_EXERCISE DETAILS:_ From the line that contains "middle mcp: (573, 288)" to the end of the records below, copy every line exactly. Both the first and last of these lines count.

_LISTED ENTRIES:_
--
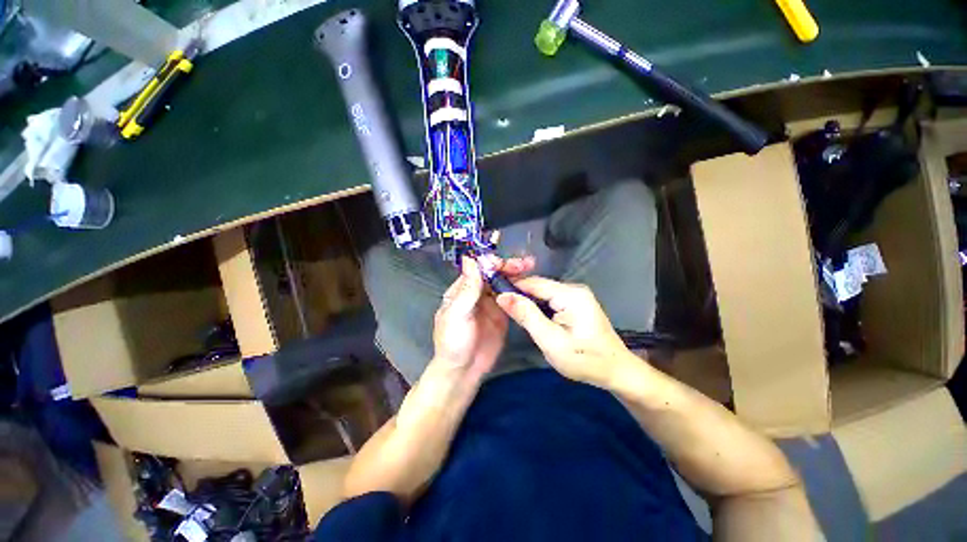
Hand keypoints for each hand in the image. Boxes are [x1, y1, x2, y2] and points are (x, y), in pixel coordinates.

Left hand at [432, 255, 533, 380]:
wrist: (464, 371)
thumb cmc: (454, 341)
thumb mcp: (457, 314)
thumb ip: (467, 288)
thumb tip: (469, 259)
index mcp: (462, 290)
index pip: (478, 269)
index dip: (491, 263)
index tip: (504, 262)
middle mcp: (477, 293)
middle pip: (494, 274)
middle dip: (508, 266)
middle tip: (525, 263)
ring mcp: (491, 303)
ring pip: (504, 283)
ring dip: (517, 275)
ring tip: (531, 267)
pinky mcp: (503, 314)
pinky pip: (512, 298)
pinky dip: (521, 290)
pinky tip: (532, 285)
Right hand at [496, 277, 634, 387]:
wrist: (616, 371)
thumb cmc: (584, 360)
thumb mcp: (551, 341)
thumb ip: (527, 316)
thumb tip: (502, 295)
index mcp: (570, 294)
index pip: (532, 282)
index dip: (510, 286)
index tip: (491, 294)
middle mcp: (573, 288)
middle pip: (537, 286)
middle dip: (518, 295)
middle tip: (499, 308)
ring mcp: (576, 295)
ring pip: (542, 293)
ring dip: (527, 301)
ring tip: (511, 313)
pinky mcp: (576, 302)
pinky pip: (550, 299)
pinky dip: (537, 306)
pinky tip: (529, 316)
--
_EXERCISE OUTPUT:_
middle mcp: (573, 288)
middle pip: (537, 286)
middle dip: (518, 295)
middle tip: (499, 308)
ring mcp: (576, 295)
ring pip: (542, 293)
ring dip: (527, 301)
ring tip: (511, 313)
pinky mcp: (576, 302)
pinky pip: (550, 299)
pinky dip: (537, 306)
pinky tip: (529, 316)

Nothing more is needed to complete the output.